BEGIN Records to use

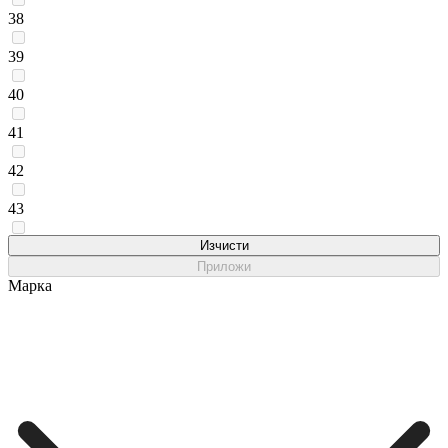
38
39
40
41
42
43
45
Изчисти
Приложи
Марка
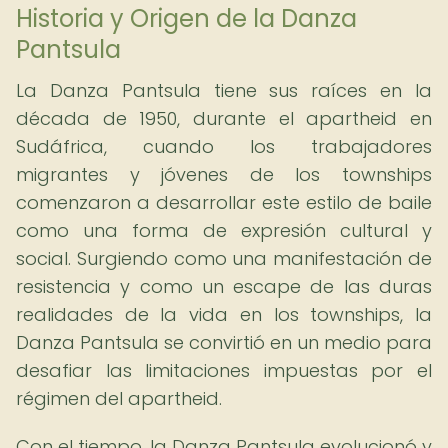
Historia y Origen de la Danza
Pantsula
La Danza Pantsula tiene sus raíces en la
década de 1950, durante el apartheid en
Sudáfrica, cuando los trabajadores
migrantes y jóvenes de los townships
comenzaron a desarrollar este estilo de baile
como una forma de expresión cultural y
social. Surgiendo como una manifestación de
resistencia y como un escape de las duras
realidades de la vida en los townships, la
Danza Pantsula se convirtió en un medio para
desafiar las limitaciones impuestas por el
régimen del apartheid.
Con el tiempo, la Danza Pantsula evolucionó y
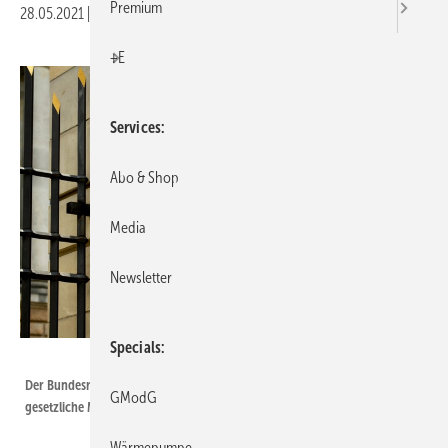
Premium
28.05.2021
|
Druckvorschau
+E
Services
Abo & Shop
Media
Newsletter
Specials
justhavealook / E+ / Getty Images
Der Bundesrat fordert im Rahmen der KSG-Novelle insbesondere
GModG
gesetzliche Maßnahmen zur Anpassung an den Klimawandel.
Wärmepumpe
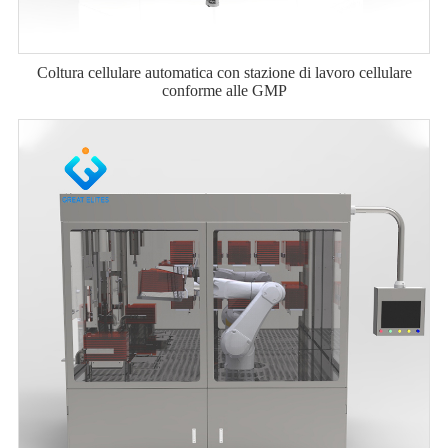
Coltura cellulare automatica con stazione di lavoro cellulare
conforme alle GMP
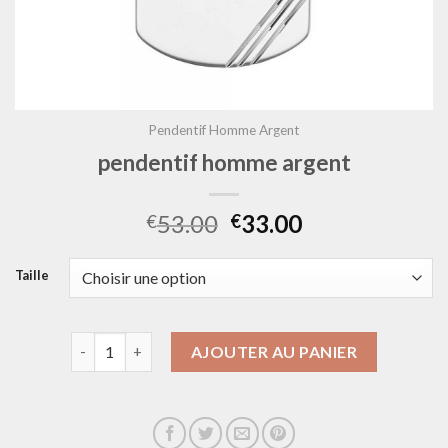
Pendentif Homme Argent
pendentif homme argent
53.00
33.00
€
€
Taille
quantité de pendentif homme argent
AJOUTER AU PANIER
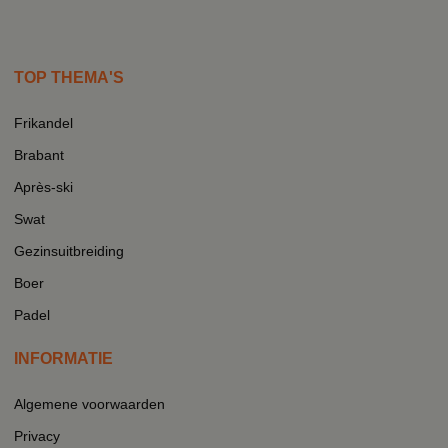
TOP THEMA'S
Frikandel
Brabant
Après-ski
Swat
Gezinsuitbreiding
Boer
Padel
INFORMATIE
Algemene voorwaarden
Privacy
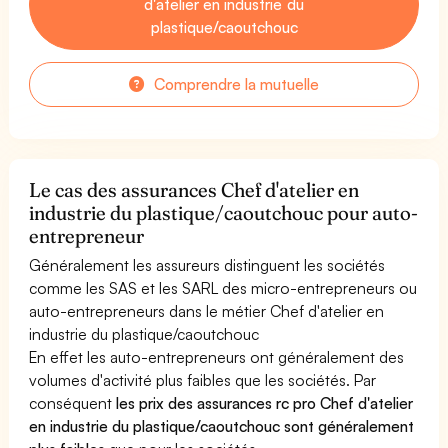
d'atelier en industrie du
plastique/caoutchouc
Comprendre la mutuelle
Le cas des assurances Chef d'atelier en
industrie du plastique/caoutchouc pour auto-
entrepreneur
Généralement les assureurs distinguent les sociétés
comme les SAS et les SARL des micro-entrepreneurs ou
auto-entrepreneurs dans le métier Chef d'atelier en
industrie du plastique/caoutchouc
En effet les auto-entrepreneurs ont généralement des
volumes d'activité plus faibles que les sociétés. Par
conséquent
les prix des assurances rc pro Chef d'atelier
en industrie du plastique/caoutchouc sont généralement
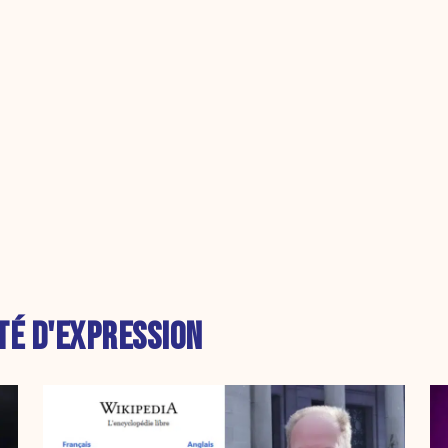
TÉ D'EXPRESSION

END Records to use

Assignment =>
Write out every line of the listing exactly as written, and leave the pictures out.

Response to the exercise =>
38
39
40
41
42
43
45
Изчисти
Приложи
Марка
Historia y Origen de la Danza
Pantsula
La Danza Pantsula tiene sus raíces en la
década de 1950, durante el apartheid en
Sudáfrica, cuando los trabajadores
migrantes y jóvenes de los townships
comenzaron a desarrollar este estilo de baile
como una forma de expresión cultural y
social. Surgiendo como una manifestación de
resistencia y como un escape de las duras
realidades de la vida en los townships, la
Danza Pantsula se convirtió en un medio para
desafiar las limitaciones impuestas por el
régimen del apartheid.
Con el tiempo, la Danza Pantsula evolucionó y
Premium
28.05.2021
|
Druckvorschau
+E
Services
Abo & Shop
Media
Newsletter
Specials
justhavealook / E+ / Getty Images
Der Bundesrat fordert im Rahmen der KSG-Novelle insbesondere
GModG
gesetzliche Maßnahmen zur Anpassung an den Klimawandel.
Wärmepumpe
Coltura cellulare automatica con stazione di lavoro cellulare
conforme alle GMP
Pendentif Homme Argent
pendentif homme argent
53.00
33.00
€
€
Taille
quantité de pendentif homme argent
AJOUTER AU PANIER
TOP THEMA'S
Frikandel
Brabant
Après-ski
Swat
Gezinsuitbreiding
Boer
Padel
INFORMATIE
Algemene voorwaarden
Privacy
d'atelier en industrie du
plastique/caoutchouc
Comprendre la mutuelle
Le cas des assurances Chef d'atelier en
industrie du plastique/caoutchouc pour auto-
entrepreneur
Généralement les assureurs distinguent les sociétés
comme les SAS et les SARL des micro-entrepreneurs ou
auto-entrepreneurs dans le métier Chef d'atelier en
industrie du plastique/caoutchouc
En effet les auto-entrepreneurs ont généralement des
volumes d'activité plus faibles que les sociétés. Par
conséquent
les prix des assurances rc pro Chef d'atelier
en industrie du plastique/caoutchouc sont généralement
TÉ D'EXPRESSION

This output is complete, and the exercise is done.